Klich nie może działać tam jako członek komisji tylko ewentualnie jako obserwator z ramienia polskiego rządu. OBSERWATOR i tylko to. Nie ma nic do gadania i nie ma prawa nawet cokolwiek ruskim sugerować.
Różnica jest tylko jedna zasadnicza.
Tamta komisja jest nieautonomiczna i spolegliwa wobec Kremla.
Co Krem wymyśli to ona ogłosi i mamy tego efekty.
I taka dygresja nie mająca nic do powyższego.
Czyż nie zadziwia fakt, że samolot prawie do końca leciał na autopilocie?
Co lub kto zmylił pilotów?
Tu wyszkolenie nie miało nic do tego.
Za TVN24:
Akta śledztwa z katastrofy Tu-154, prowadzonego przez polską prokuraturę wojskową, liczą około 11 tomów. Jednak wśród nich nadal nie ma kluczowych materiałów, które przekazać śledczym może tylko Prokuratura Generalna Rosji. - Wysłaliśmy trzy wnioski o udostępnienie m.in. protokołów oględzin miejsca katastrofy, przesłuchań świadków i czarnych skrzynek - mówi tvn24.pl płk Zbigniew Rzepa. Na żaden prokuratorom nie odpowiedziano.
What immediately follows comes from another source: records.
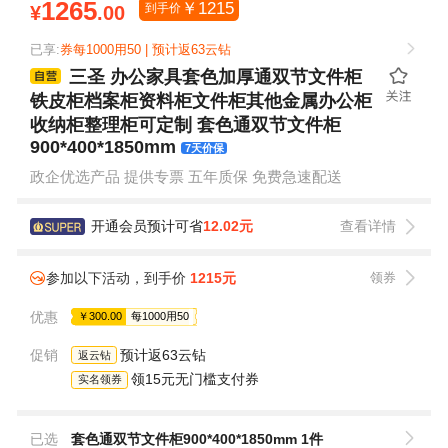
1265
￥
1215
到手价
¥
.00
已享:
券每1000用50 | 预计返63云钻
三圣 办公家具套色加厚通双节文件柜
铁皮柜档案柜资料柜文件柜其他金属办公柜
收纳柜整理柜可定制 套色通双节文件柜
900*400*1850mm
7天价保
政企优选产品 提供专票 五年质保 免费急速配送
开通会员预计可省
12.02元
查看详情
参加以下活动，到手价
1215元
领券
优惠
￥300.00
每1000用50
促销
预计返63云钻
返云钻
领15元无门槛支付券
实名领券
已选
套色通双节文件柜900*400*1850mm 1件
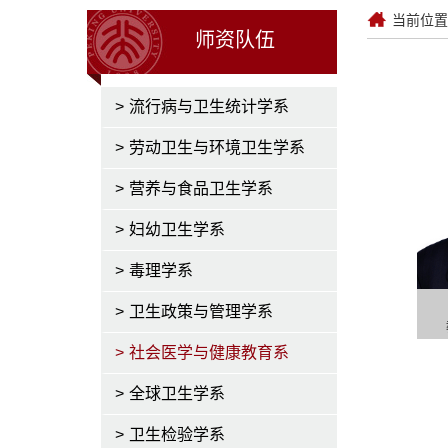
当前位置
师资队伍
>
流行病与卫生统计学系
>
劳动卫生与环境卫生学系
>
营养与食品卫生学系
>
妇幼卫生学系
>
毒理学系
>
卫生政策与管理学系
>
社会医学与健康教育系
>
全球卫生学系
>
卫生检验学系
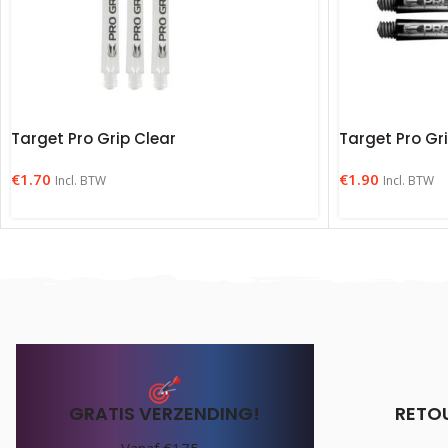
Target Pro Grip Clear
Target Pro Gri
€
1.70
€
1.90
Incl. BTW
Incl. BTW
GRATIS VERZENDING!
RETO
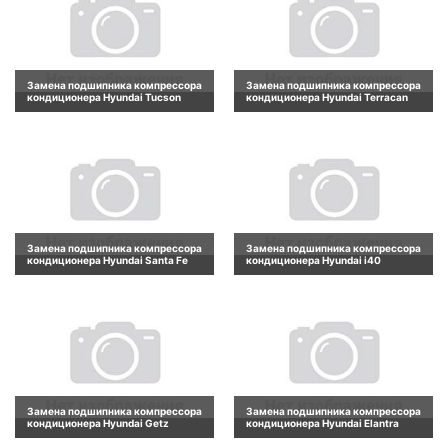
Замена подшипника компрессора
Замена подшипника компрессора
кондиционера Hyundai Tucson
кондиционера Hyundai Terracan
Замена подшипника компрессора
Замена подшипника компрессора
кондиционера Hyundai Santa Fe
кондиционера Hyundai i40
Замена подшипника компрессора
Замена подшипника компрессора
кондиционера Hyundai Getz
кондиционера Hyundai Elantra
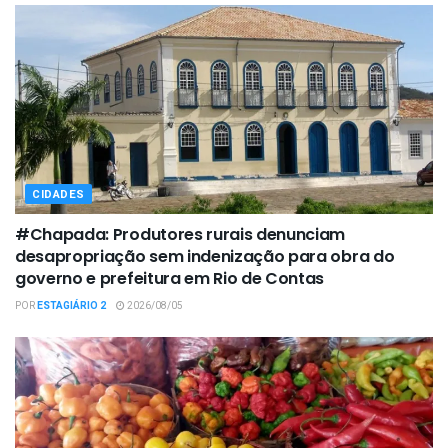
CIDADES
#Chapada: Produtores rurais denunciam
desapropriação sem indenização para obra do
governo e prefeitura em Rio de Contas
POR
ESTAGIÁRIO 2
2026/08/05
Zgodnie z artykułem 5. polsko-rosyjskiej "Umowy o pomocy prawnej" z września 1996 roku, strony współpracują przekazując sobie dokumenty, sporządzając opinie biegłych, wydając dowody rzeczowe czy przesłuchując świadków.
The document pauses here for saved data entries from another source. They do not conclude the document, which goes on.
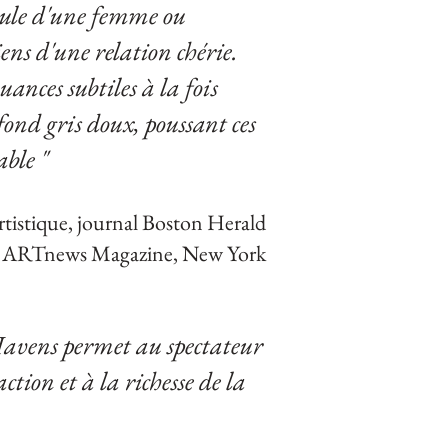
épaule d'une femme ou
iens d'une relation chérie.
ances subtiles à la fois
fond gris doux, poussant ces
able "
artistique, journal Boston Herald
 ARTnews Magazine, New York
-Havens permet au spectateur
ction et à la richesse de la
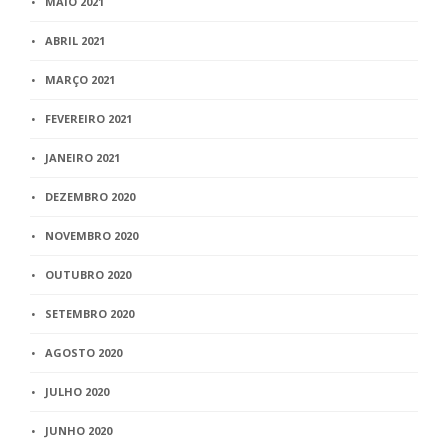
MAIO 2021
ABRIL 2021
MARÇO 2021
FEVEREIRO 2021
JANEIRO 2021
DEZEMBRO 2020
NOVEMBRO 2020
OUTUBRO 2020
SETEMBRO 2020
AGOSTO 2020
JULHO 2020
JUNHO 2020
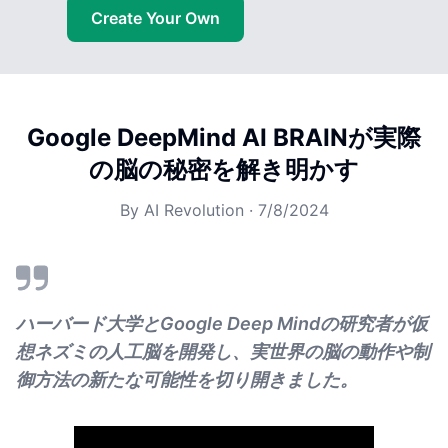
Create Your Own
Google DeepMind AI BRAINが実際
の脳の秘密を解き明かす
By
AI Revolution
·
7/8/2024
ハーバード大学とGoogle Deep Mindの研究者が仮
想ネズミの人工脳を開発し、実世界の脳の動作や制
御方法の新たな可能性を切り開きました。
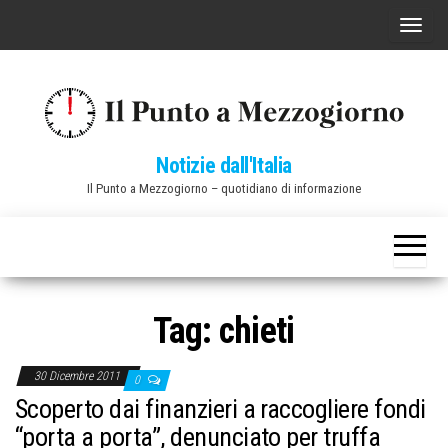
Vai
C
al
o
contenuto
m
m
u
Notizie dall'Italia
t
Il Punto a Mezzogiorno – quotidiano di informazione
a
n
a
v
i
Tag:
chieti
g
a
30 Dicembre 2011
0
z
Scoperto dai finanzieri a raccogliere fondi
i
“porta a porta”, denunciato per truffa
Polscy prokuratorzy wojskowi, powołując się na zapisy tej umowy, zwrócili się do strony rosyjskiej z "wnioskami rekwizycyjnymi" (o pomoc prawną - red.) już w ubiegłym miesiącu. I to trzykrotnie. - Pierwszy wniosek został sporządzony już 10 kwietnia (dzień katastrofy). Kolejne 16 i 20 kwietnia - precyzuje płk Zbigniew Rzepa, rzecznik Naczelnego Prokuratora Wojskowego. Do dzisiaj materiałów, o które wnioskowali, jednak nie otrzymali.
Czy dalej wielbiciele PO będą twierdzić, że współpraca układa się wspaniale a prokuratora polska jest traktowana po partnersku?